----- Given data

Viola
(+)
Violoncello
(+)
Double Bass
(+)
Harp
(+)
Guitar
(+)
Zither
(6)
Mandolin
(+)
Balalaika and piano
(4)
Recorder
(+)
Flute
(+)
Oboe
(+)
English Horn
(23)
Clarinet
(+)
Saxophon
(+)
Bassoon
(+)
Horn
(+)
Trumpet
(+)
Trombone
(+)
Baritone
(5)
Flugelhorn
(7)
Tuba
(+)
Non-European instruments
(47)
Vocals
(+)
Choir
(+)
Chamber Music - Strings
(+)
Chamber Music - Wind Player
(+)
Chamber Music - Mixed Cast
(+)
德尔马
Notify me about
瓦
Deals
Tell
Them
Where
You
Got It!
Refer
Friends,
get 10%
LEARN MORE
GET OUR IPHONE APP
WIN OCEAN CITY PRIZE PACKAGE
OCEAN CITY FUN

----------
----- Given data

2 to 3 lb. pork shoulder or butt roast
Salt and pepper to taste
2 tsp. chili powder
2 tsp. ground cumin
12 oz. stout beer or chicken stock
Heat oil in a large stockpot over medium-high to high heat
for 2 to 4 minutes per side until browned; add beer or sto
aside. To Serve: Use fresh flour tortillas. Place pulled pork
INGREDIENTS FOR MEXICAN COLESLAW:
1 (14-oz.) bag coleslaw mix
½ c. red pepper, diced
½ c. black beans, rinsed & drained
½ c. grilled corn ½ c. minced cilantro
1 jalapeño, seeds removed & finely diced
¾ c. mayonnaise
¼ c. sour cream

----------

### Your goal
Copy the lines above that hold the word "CITY".

### Answer to this task
WIN OCEAN CITY PRIZE PACKAGE
OCEAN CITY FUN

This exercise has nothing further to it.